Entre manobra política e autodefesa
Há dúvidas sobre qual pasta o ex-presidente aceitaria – Casa Civil ou Secretaria de Governo. A primeira lhe daria, em tese, mais poder, mas inclui também uma grande parte administrativa que Lula não gostaria de ter que lidar para poder se concentrar no rearranjo político do governo.
"Todos nós sabemos que o alvo principal da Operação Lava Jato é o ex-presidente. Ao mesmo tempo que é uma autodefesa, é também uma iniciativa política, com chances muito frágeis, de recompor o governo federal", afirma o cientista político Lúcio Flavio de Almeida, da PUC-SP.
Além do pedido de abertura de impeachment na Câmara dos Deputados, Dilma enfrenta uma ameaça de saída do PMDB, maior partido da base aliada. Especialistas, porém, são cautelosos quanto à capacidade de Lula, nesta altura, de reunir apoio político e social contra o processo.
"A figura de Lula está muito desgastada, inclusive no meio político. A moral do governo, que já está baixa, se tornaria ainda menor. Lula se torna, hoje, mais um problema para Dilma, contaminando ainda mais seu governo. Sua função de 'salvador' pode acabar por ter o efeito oposto", afirma Coimbra.
Para Cláudio Couto, cientista político da Fundação Getúlio Vargas (FGV), se Lula tivesse se tornado ministro há um ano, o cenário seria diferente. Mas agora, opina, talvez seja tarde demais. "Essa operação é de risco e parece um ato de desespero na frente política: pode ser percebida como um desaforo por parte da opinião pública", afirma.
Há o risco também de que a oposição reaja nas instâncias jurídicas após a nomeação de Lula. Os partidos DEM, PPS, PSDB e SD já ameaçaram protocolar, de forma conjunta, uma ação popular em 27 estados contra a entrada do ex-presidente no governo.
Sob pressão das investigações
Por várias vezes, o ex-presidente reclamou com aliados sobre a atuação do Ministério Público na Lava Jato, afirmando que está sofrendo "perseguição política" e uma campanha de difamação.
Lula foi o principal alvo da 24ª fase da operação, deflagrada no início deste mês. O ex-presidente foi obrigado a prestar depoimento à Polícia Federal após mandado de condução coercitiva expedido pelo juiz federal Sérgio Moro.
Paralelamente à Lava Jato, o Ministério Público de São Paulo pediu na semana passada a prisão preventiva do ex-presidente no caso envolvendo um triplex no Guarujá, no qual é acusado de lavagem de dinheiro e falsidade ideológica.
Para Alejandro Salas, diretor para as Américas da Transparência Internacional, em Berlim, este não é o momento mais adequado para Lula assumir um ministério.
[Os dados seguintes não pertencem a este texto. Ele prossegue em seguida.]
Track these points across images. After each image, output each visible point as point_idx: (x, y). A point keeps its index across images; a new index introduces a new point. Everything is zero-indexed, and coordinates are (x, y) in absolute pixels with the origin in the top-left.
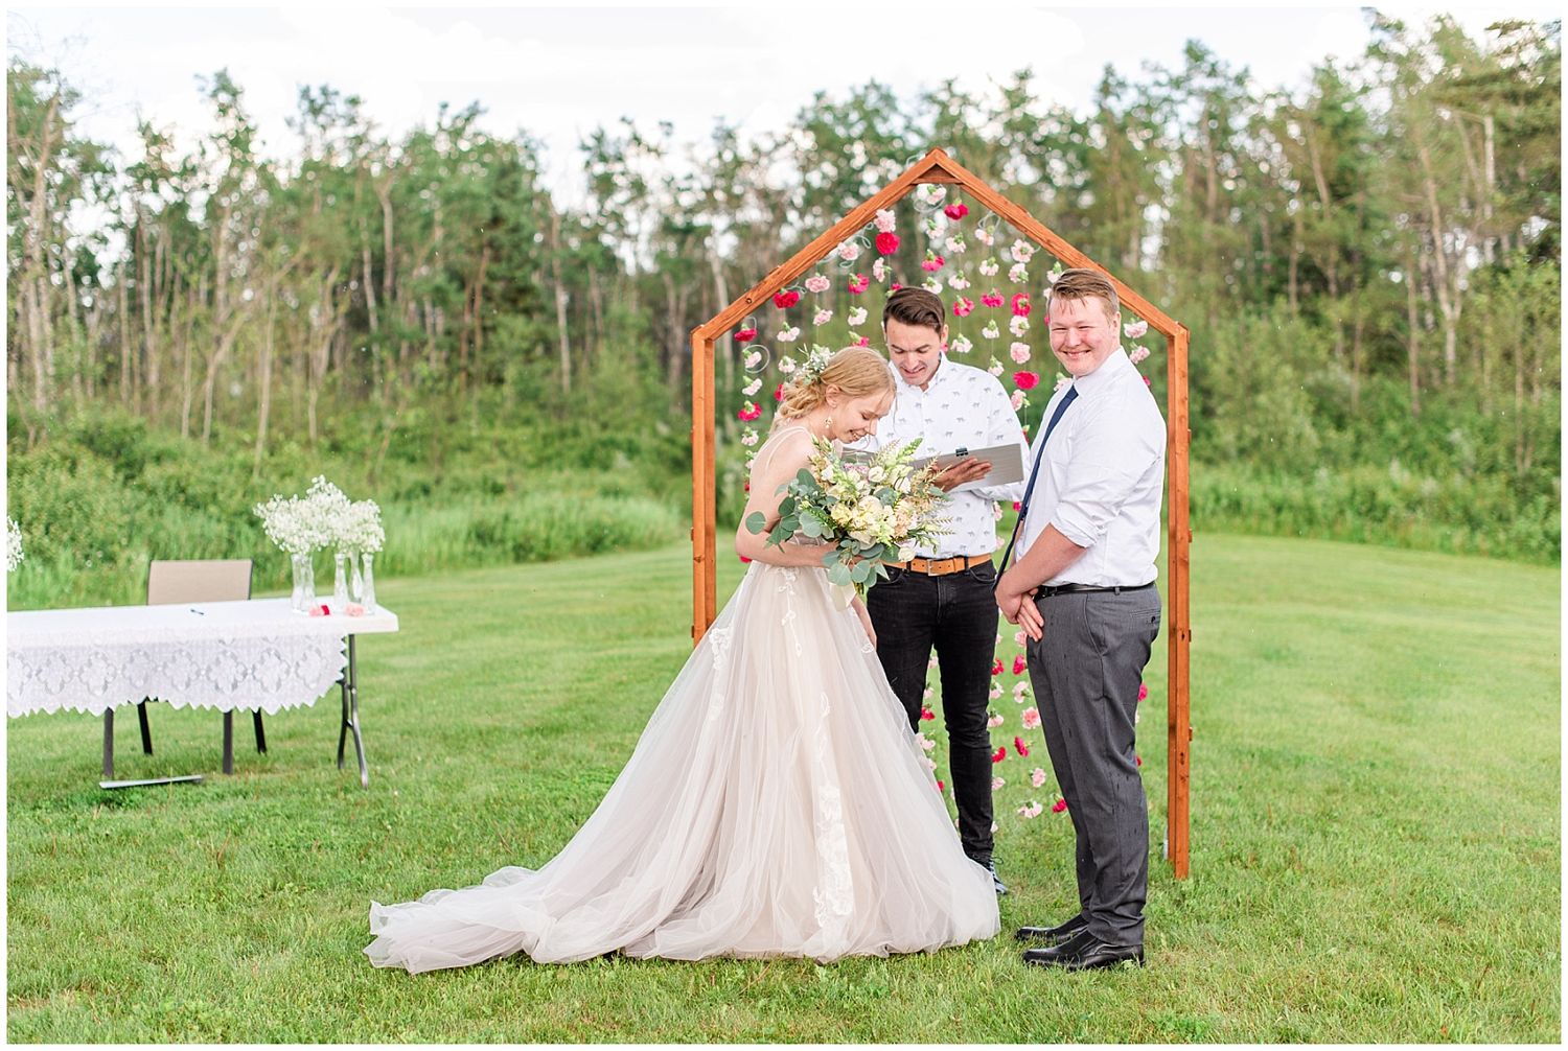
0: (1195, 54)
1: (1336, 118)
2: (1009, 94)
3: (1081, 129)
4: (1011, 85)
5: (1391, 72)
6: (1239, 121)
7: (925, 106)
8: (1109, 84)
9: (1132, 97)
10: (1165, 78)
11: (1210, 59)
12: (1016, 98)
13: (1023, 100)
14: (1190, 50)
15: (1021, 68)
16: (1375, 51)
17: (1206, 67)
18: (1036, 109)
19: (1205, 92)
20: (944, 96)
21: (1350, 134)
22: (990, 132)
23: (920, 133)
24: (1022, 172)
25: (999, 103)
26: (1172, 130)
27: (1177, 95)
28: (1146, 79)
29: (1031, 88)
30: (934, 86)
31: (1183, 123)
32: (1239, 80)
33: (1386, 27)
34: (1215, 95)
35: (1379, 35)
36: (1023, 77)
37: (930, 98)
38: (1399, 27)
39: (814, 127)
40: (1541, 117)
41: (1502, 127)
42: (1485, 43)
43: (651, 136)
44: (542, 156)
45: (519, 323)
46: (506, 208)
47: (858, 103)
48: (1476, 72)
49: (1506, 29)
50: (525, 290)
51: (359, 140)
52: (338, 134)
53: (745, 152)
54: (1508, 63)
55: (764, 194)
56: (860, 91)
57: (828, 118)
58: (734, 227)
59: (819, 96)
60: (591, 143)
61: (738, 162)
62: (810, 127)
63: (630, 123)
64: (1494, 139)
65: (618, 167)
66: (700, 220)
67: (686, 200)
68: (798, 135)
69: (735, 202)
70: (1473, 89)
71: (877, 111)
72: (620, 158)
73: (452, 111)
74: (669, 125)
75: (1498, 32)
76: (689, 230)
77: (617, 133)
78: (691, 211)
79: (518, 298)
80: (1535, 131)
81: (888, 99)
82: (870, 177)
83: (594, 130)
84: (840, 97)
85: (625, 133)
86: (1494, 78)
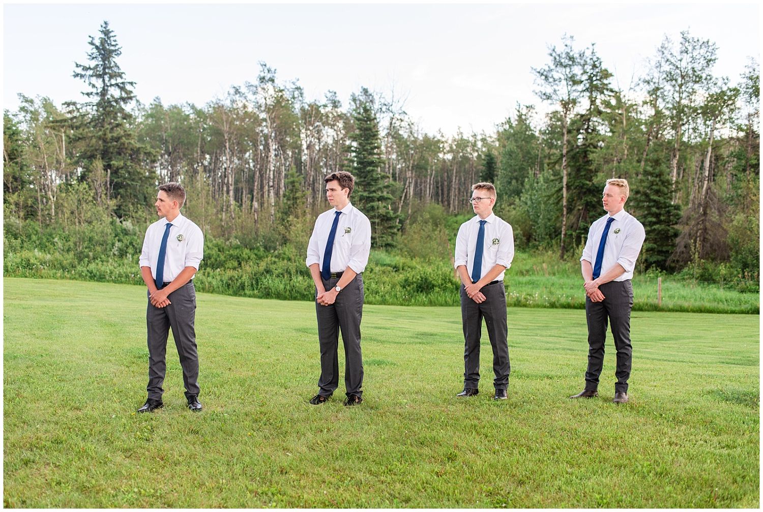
1: (11, 132)
5: (28, 116)
16: (23, 109)
21: (15, 138)
33: (27, 101)
35: (24, 104)
38: (32, 102)
40: (81, 134)
41: (68, 136)
42: (61, 109)
48: (59, 118)
49: (68, 104)
54: (69, 116)
64: (65, 140)
70: (58, 124)
75: (66, 106)
80: (79, 138)
86: (65, 120)
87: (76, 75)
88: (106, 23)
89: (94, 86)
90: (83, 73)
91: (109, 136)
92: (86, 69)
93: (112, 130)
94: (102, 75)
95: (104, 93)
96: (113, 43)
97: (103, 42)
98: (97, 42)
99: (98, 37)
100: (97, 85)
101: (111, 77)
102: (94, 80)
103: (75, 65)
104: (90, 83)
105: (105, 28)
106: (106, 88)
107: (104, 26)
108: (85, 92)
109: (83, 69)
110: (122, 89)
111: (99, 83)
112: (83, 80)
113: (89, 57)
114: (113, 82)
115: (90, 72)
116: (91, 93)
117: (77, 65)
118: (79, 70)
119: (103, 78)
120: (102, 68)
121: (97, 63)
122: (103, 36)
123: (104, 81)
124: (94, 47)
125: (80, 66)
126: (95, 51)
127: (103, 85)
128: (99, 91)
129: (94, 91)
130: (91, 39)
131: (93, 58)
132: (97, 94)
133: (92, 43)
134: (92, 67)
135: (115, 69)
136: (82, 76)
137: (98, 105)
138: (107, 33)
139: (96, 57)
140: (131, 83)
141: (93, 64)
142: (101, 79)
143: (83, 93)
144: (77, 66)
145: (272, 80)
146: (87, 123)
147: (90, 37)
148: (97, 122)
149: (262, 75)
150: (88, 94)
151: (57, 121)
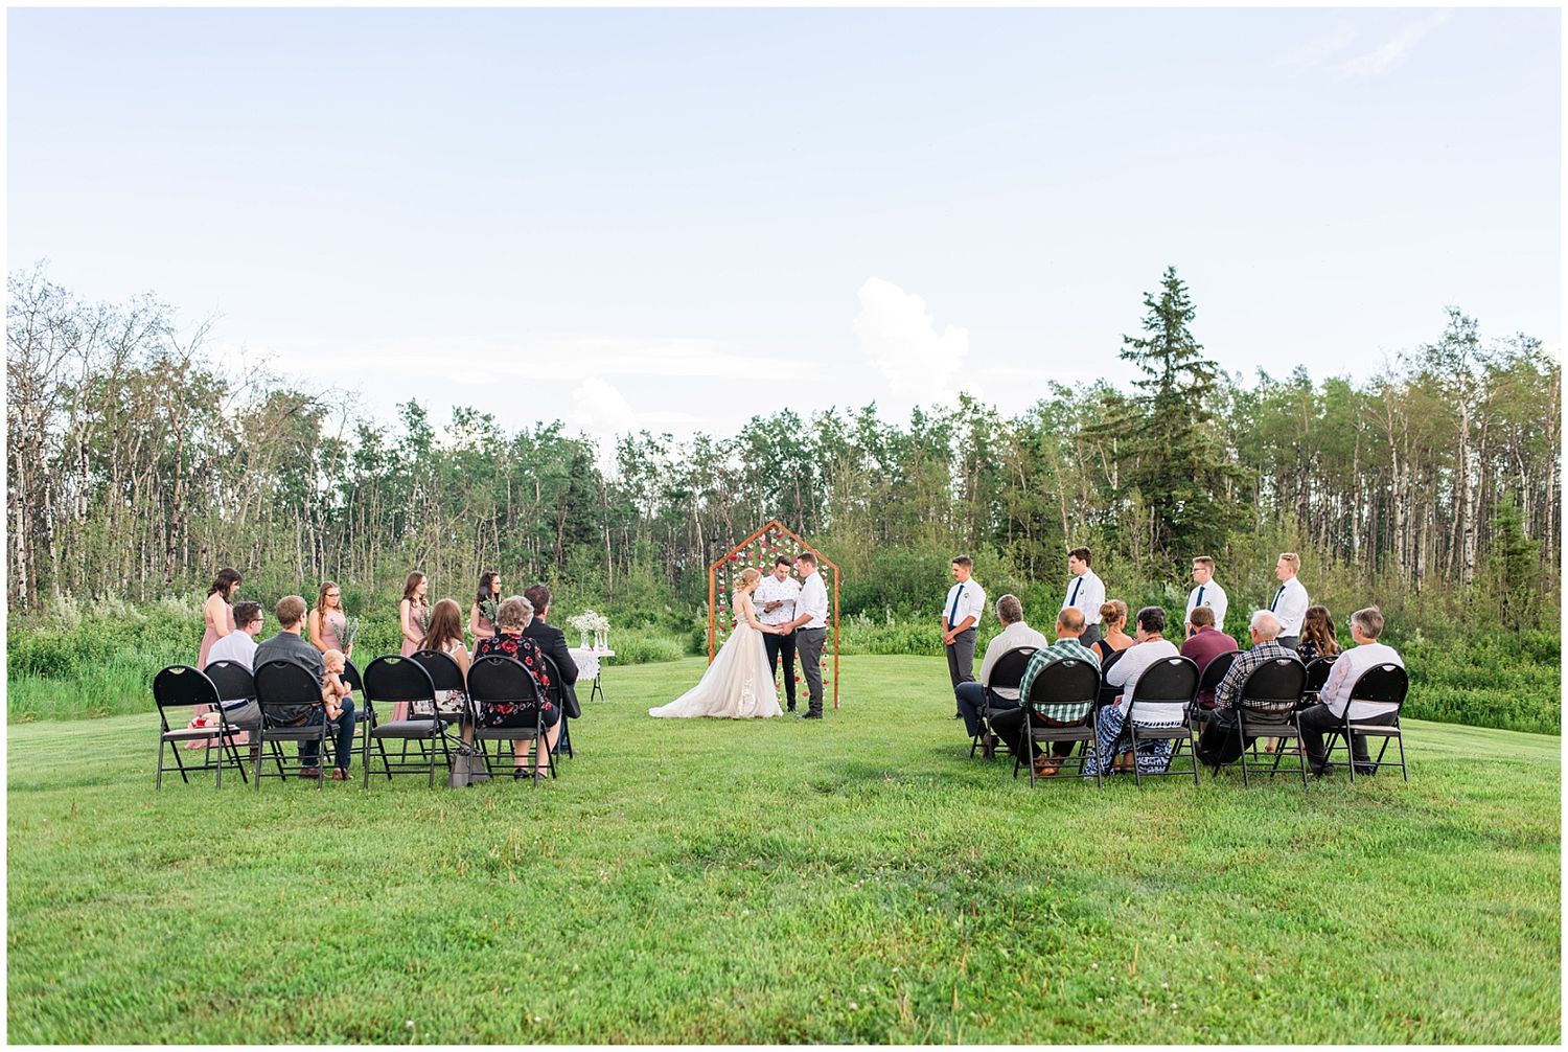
0: (965, 400)
2: (861, 420)
3: (904, 443)
4: (863, 415)
6: (994, 436)
7: (815, 427)
8: (918, 418)
9: (929, 426)
10: (948, 414)
11: (974, 402)
12: (866, 423)
13: (870, 424)
14: (962, 398)
15: (867, 406)
16: (1058, 405)
17: (972, 407)
18: (878, 429)
19: (972, 422)
20: (825, 421)
22: (853, 443)
23: (814, 443)
24: (871, 463)
25: (854, 425)
26: (953, 444)
27: (955, 425)
28: (939, 416)
29: (875, 417)
30: (821, 415)
31: (959, 440)
32: (991, 414)
33: (1062, 394)
34: (979, 423)
35: (1058, 397)
36: (869, 411)
37: (820, 423)
38: (1069, 393)
39: (753, 438)
43: (659, 443)
44: (595, 450)
45: (584, 548)
46: (578, 483)
47: (777, 423)
50: (589, 530)
51: (490, 440)
52: (477, 437)
53: (713, 451)
54: (1110, 421)
55: (724, 474)
56: (779, 416)
57: (760, 432)
58: (705, 493)
59: (754, 420)
60: (625, 445)
61: (710, 457)
62: (750, 438)
63: (648, 434)
65: (641, 459)
66: (687, 489)
67: (678, 478)
68: (743, 442)
69: (709, 478)
70: (1094, 433)
71: (788, 428)
72: (641, 455)
73: (545, 427)
74: (669, 435)
76: (681, 495)
77: (638, 439)
78: (682, 483)
79: (584, 534)
81: (796, 421)
82: (785, 467)
83: (626, 436)
84: (767, 419)
85: (644, 439)
86: (1106, 427)
87: (1125, 355)
88: (1171, 270)
89: (1150, 371)
90: (1136, 351)
91: (1169, 450)
92: (1140, 344)
93: (1175, 441)
94: (1164, 353)
95: (1167, 381)
96: (1183, 300)
97: (1168, 298)
98: (1158, 301)
99: (1158, 293)
100: (1156, 369)
101: (1179, 355)
102: (1151, 362)
103: (1123, 339)
104: (1145, 367)
105: (1170, 277)
106: (1171, 372)
107: (1169, 274)
108: (1137, 381)
109: (1135, 345)
110: (1198, 372)
111: (1159, 366)
112: (1135, 361)
113: (1145, 325)
114: (1182, 362)
115: (1146, 349)
116: (1148, 383)
117: (1126, 338)
118: (1130, 347)
119: (1167, 356)
120: (1164, 342)
121: (1157, 333)
122: (1167, 290)
123: (1167, 361)
124: (1153, 308)
125: (1131, 340)
126: (1154, 314)
127: (1165, 368)
128: (1159, 378)
129: (1152, 378)
130: (1147, 298)
131: (1152, 326)
132: (1156, 383)
133: (1148, 303)
134: (1148, 341)
135: (1187, 342)
136: (1133, 356)
137: (1158, 399)
138: (1173, 285)
139: (1156, 325)
140: (1210, 364)
141: (1150, 336)
142: (1163, 359)
143: (1135, 383)
144: (1127, 340)
145: (1471, 340)
146: (1141, 430)
147: (1146, 294)
148: (1156, 427)
149: (1452, 330)
150: (1142, 384)
151: (1094, 429)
Ele diz que, devido à elevada polarização do cenário brasileiro, não é possível evitar que a política de alguma forma contamine o trabalho da Justiça.
"Mas se Lula está convencido de sua inocência, ele não deveria favorecer para que haja esse contexto político que segue gerando problemas e polarização. Ele deveria ter a estatura moral de enfrentar a Justiça e limpar seu nome, e depois seguir com sua carreira política", diz Salas.
Pressionada pelas notícias de que Lula assumirá um ministério, a Bovespa fechou em forte queda nesta terça-feira, e o dólar já acumula alta de 4,79% só nesta semana – em um sinal de que os mercados avaliam de forma negativa a manobra de Dilma.
Nos mercados, é considerado que o retorno de Lula enfraqueceria o processo de impeachment de Dilma e possibilitaria a sobrevida do atual governo. Para muitoas agentes financeiros, uma melhora das perspectivas econômicas passaria necessariamente por uma saída do PT do Planalto.